Origine et histoire de l'Abbatiale Saint-Pierre-et-Saint-Paul
L'abbatiale Saint-Pierre-et-Saint-Paul de Wissembourg, située dans le Grand Est, trouve ses origines vers 660, fondée par des nobles austrasiens sur une île de la Lauter. Une charte apocryphe attribue cette fondation au roi Dagobert, mais les historiens contemporains l’attribuent plutôt à l’évêque de Spire, Dragobod, comme en témoigne un manuscrit de 661. L’abbaye, richement dotée, devint l’une des plus influentes du Saint-Empire romain germanique, accumulant des terres en Alsace, dans le Palatinat rhénan et sur la rive droite du Rhin. Elle joua un rôle clé dans le défrichement et le développement agricole, tout en abritant une vie culturelle intense, comme en témoigne le Catéchisme de Wissembourg (fin VIIIe siècle) et les œuvres du moine Otfried, auteur du Krist, une paraphrase versifiée de l’Évangile.
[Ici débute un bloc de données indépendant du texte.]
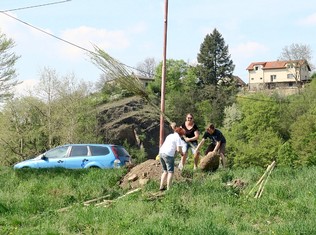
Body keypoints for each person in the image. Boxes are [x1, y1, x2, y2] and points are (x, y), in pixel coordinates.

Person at [159, 123, 185, 191]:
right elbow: (179, 149)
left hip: (161, 153)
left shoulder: (170, 135)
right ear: (181, 134)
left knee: (165, 171)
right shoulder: (178, 138)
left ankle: (161, 186)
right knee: (170, 172)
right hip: (168, 155)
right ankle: (168, 189)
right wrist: (182, 154)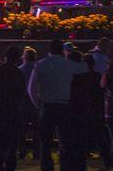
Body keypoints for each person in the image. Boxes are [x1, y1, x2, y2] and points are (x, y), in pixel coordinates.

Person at [29, 39, 79, 171]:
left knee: (45, 141)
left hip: (48, 105)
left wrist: (37, 103)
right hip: (65, 105)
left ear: (49, 50)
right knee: (66, 140)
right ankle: (66, 165)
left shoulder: (41, 64)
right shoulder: (69, 64)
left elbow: (31, 88)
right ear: (62, 50)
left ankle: (47, 166)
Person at [0, 45, 26, 171]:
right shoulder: (19, 74)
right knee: (11, 143)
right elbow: (22, 94)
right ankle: (9, 165)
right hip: (13, 111)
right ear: (17, 58)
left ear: (5, 56)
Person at [68, 54, 104, 171]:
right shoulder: (95, 76)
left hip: (77, 109)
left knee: (75, 137)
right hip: (89, 108)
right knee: (88, 134)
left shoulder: (74, 76)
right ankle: (84, 159)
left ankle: (75, 161)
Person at [18, 47, 39, 161]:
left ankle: (22, 151)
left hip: (23, 101)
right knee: (37, 129)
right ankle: (37, 152)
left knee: (22, 128)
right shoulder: (37, 69)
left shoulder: (20, 69)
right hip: (36, 101)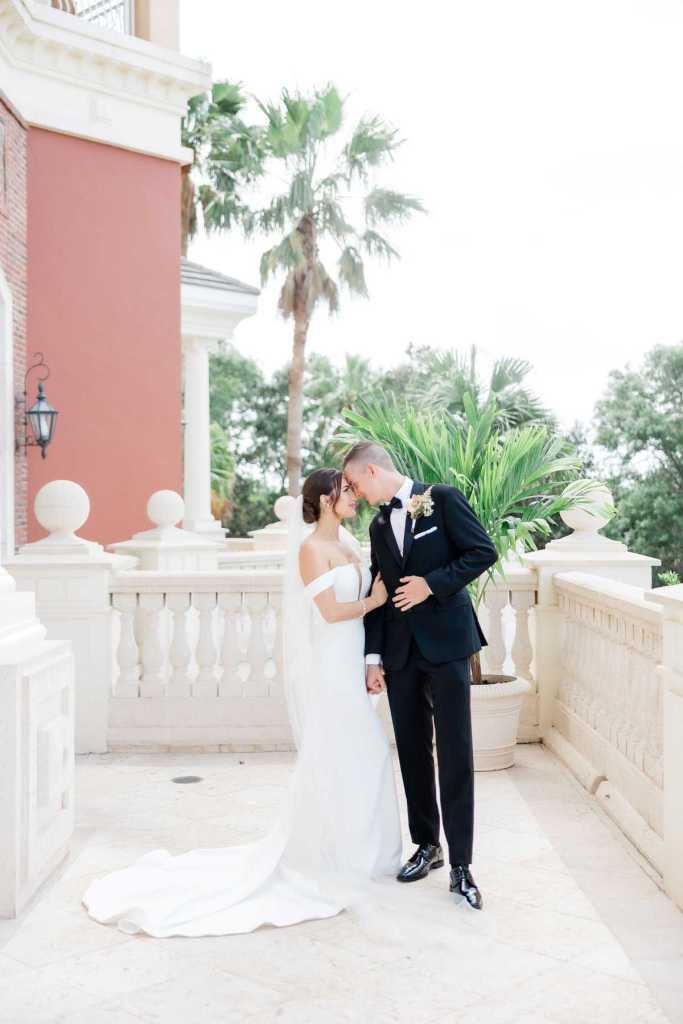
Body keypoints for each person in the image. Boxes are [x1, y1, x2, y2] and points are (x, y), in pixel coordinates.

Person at [81, 469, 402, 937]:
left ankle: (368, 851)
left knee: (366, 756)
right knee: (341, 754)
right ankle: (331, 854)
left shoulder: (352, 543)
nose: (354, 496)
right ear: (324, 500)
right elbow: (331, 612)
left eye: (354, 489)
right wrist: (373, 602)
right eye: (345, 491)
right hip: (332, 666)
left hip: (354, 661)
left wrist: (373, 654)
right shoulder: (310, 550)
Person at [342, 442, 498, 910]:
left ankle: (462, 866)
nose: (354, 493)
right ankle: (427, 845)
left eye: (354, 483)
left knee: (455, 753)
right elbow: (378, 590)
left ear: (372, 471)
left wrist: (432, 584)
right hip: (401, 652)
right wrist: (373, 657)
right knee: (411, 751)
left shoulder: (442, 498)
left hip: (448, 646)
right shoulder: (375, 525)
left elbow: (481, 552)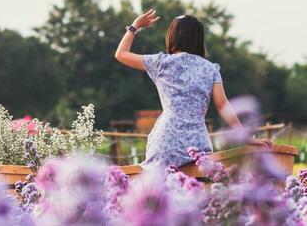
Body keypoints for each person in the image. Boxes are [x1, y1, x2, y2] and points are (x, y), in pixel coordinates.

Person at [114, 9, 269, 169]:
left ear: (172, 37)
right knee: (198, 190)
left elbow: (121, 54)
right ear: (199, 40)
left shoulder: (161, 63)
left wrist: (135, 26)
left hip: (165, 143)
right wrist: (245, 136)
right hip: (197, 146)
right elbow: (223, 105)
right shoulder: (210, 69)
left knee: (160, 192)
Au XIe siècle, sous l’abbatiat de Samuel (1056–1096), l’abbaye connut une reconstruction majeure, incluant la tour occidentale, encore visible aujourd’hui. La règle bénédictine, introduite par saint Pirmin en 753, et la réforme de Gorze au Xe siècle renforcèrent son prestige. L’abbaye obtint le statut d’Immediateté impériale en 974, la plaçant sous l’autorité directe de l’Empereur, et fut le théâtre de conflits avec les évêques de Spire et les seigneurs locaux. Au XIIIe siècle, sous l’abbé Edelin (1262–1293), l’abbatiale fut reconstruite dans le style gothique, avec un chœur polygonal, un transept imposant, et une nef à cinq vaisseaux. Les vitraux, fresques et décors intérieurs, partiellement conservés, reflètent cette période faste.
La Réforme protestante au XVIe siècle marqua un tournant : l’abbaye fut sécularisée en collégiale en 1524, et ses biens dispersés. La Révolution française acheva sa transformation, supprimant le chapitre en 1789 et détruisant une partie de ses archives et de son mobilier. Malgré ces bouleversements, l’abbatiale resta un symbole architectural, classée Monument Historique en 1930. Ses orgues, dont celui de Louis Dubois (1766) restauré en 2012, et ses vitraux médiévaux, comme la rose romane du XIIe siècle, témoignent de son héritage artistique. La flèche, reconstruite après des incendies en 1667 et 1883, domine toujours la ville, rappelant son passé impérial et monastique.
L’abbatiale illustre les transitions stylistiques entre roman et gothique, avec une tour-clocher du XIe siècle, un chœur inspiré de la cathédrale de Toul, et une nef aux chapiteaux sculptés de drôleries. Son cloître, ses peintures murales des XIVe et XVe siècles, et son lustre médiéval (disparu en 1793) soulignent son rôle central dans la vie religieuse et culturelle alsacienne. Aujourd’hui, elle incarne à la fois un patrimoine architectural exceptionnel et une mémoire historique complexe, entre Empire, Église et Révolution.